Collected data
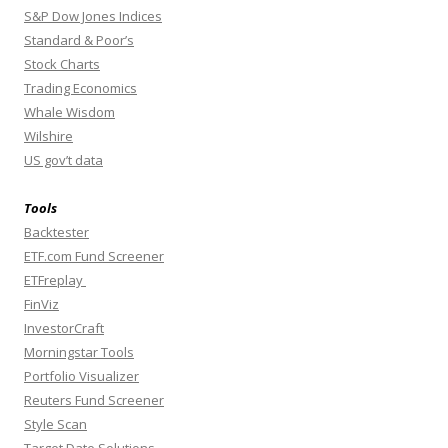
S&P Dow Jones Indices
Standard & Poor’s
Stock Charts
Trading Economics
Whale Wisdom
Wilshire
US gov’t data
Tools
Backtester
ETF.com Fund Screener
ETFreplay
FinViz
InvestorCraft
Morningstar Tools
Portfolio Visualizer
Reuters Fund Screener
Style Scan
Target Date Solutions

- Task directions: Each line from the one that contains "US gov’t data" to the end of the data should be set down exactly, both ends included.

- Written response:
US gov’t data
Tools
Backtester
ETF.com Fund Screener
ETFreplay
FinViz
InvestorCraft
Morningstar Tools
Portfolio Visualizer
Reuters Fund Screener
Style Scan
Target Date Solutions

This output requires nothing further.